It might be a friend, or a colleague. Maybe an ex, or a sort-of relationship. Might be a relative who doesn’t live with you. In any case, their problems are draining YOU of energy and time, and the stress is mounting. It’s a toxic relationship.
When you find yourself involved with someone who has a ‘toxic’ effect on your mood and state of mind, start by establishing some limits on the relationship. For instance, strive to restrict contact with this person to periods when you:
Are in a comfortable environment
Are rested and relatively unstressed
If the contact becomes unduly stressful, politely break it off. Once this happens a few times, most people (even the toxic types) will moderate their behavior somewhat to keep you from leaving.
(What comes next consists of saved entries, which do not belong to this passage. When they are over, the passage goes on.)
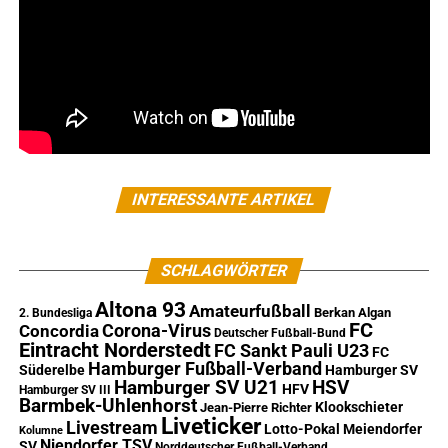
INTERESSANTE ARTIKEL
SCHLAGWÖRTER
Altona 93
Amateurfußball
Berkan Algan
2. Bundesliga
FC
Corona-Virus
Concordia
Deutscher Fußball-Bund
Eintracht Norderstedt
FC Sankt Pauli U23
FC
Hamburger Fußball-Verband
Süderelbe
Hamburger SV
Hamburger SV U21
HSV
HFV
Hamburger SV III
Barmbek-Uhlenhorst
Klookschieter
Jean-Pierre Richter
Liveticker
Livestream
Lotto-Pokal
Meiendorfer
Kolumne
Niendorfer TSV
SV
Norddeutscher Fußball-Verband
Troubled people often cling (demand immediate, undivided attention; insist on frequent reassurances of love or loyalty, etc.) as a way of relieving their anxiety. This burns out friends and family who are asked to provide the reassurance.
Allowing someone to cling on a continuing basis actually reinforces their feeling of helplessness. To discourage clinging, remind the person of his/her capabilities, pointing out that clinging is a symptom of emotional problems that should probably be addressed by a professional.
If the person isn’t seeking professional help, ask why not. If that help isn’t working, address the issue of why he/she doesn’t seek help that does work. Your goal isn’t to provide the help, but to get him/her to understand the need for self-help. Offer to assist in finding effective professional help, but make it clear that you’re not the right person to provide psychotherapy.
RETURN TO DENIAL
When a crisis passes, troubled individuals return to a state of deep denial, often insisting that things will be different. Don’t reinforce this by pretending to agree. During periods of denial, confront the individual with reality and the need to seek outside help to forestall future crises.
RECOGNIZE AND DEAL WITH EXTERNALIZATION
Externalizing is blaming your behavior on outside forces or circumstances (including your friends and family ). This permits the troubled person to focus on your problems rather than his/her own. Rather than defending yourself, turn the discussion around by asking “what does that have to do with your drug problem?” or “what does that have to do with the fact that you slashed your wrists last year?” or “what does that have to do with your threatening your parents?” In other words, refocus attention where it belongs.
LEARN TO DEAL WITH AGGRESSION
Some people intimidate through temper tantrums or the threat of physical harm to self or others. Adamantly refuse to argue with the troubled person. Just throw up your hands and say, “Hey, I don’t want to fight about this” and walk away. Make it plain that the minute this behavior starts, you are leaving the situation.
LEARN TO DEAL WITH YOUR OWN MISGUIDED FEELINGS OF RESPONSIBILITY
The truth is, none of us can really solve someone else’s emotional problems, and even the best advice often turns out to be a a band-aid on some larger issue. No matter how devoted a friend you are, you can’t protect someone from himself on a twenty-four-hour basis. So as much as you want to help, you lack the power to effect real change in this person’s life. Besides, you have your own problems to deal with.
Repeat this: “I can’t make him change — only support him if he decides to make the effort. But if he’s not making that effort, then we’re probably both better off acknowledging it.”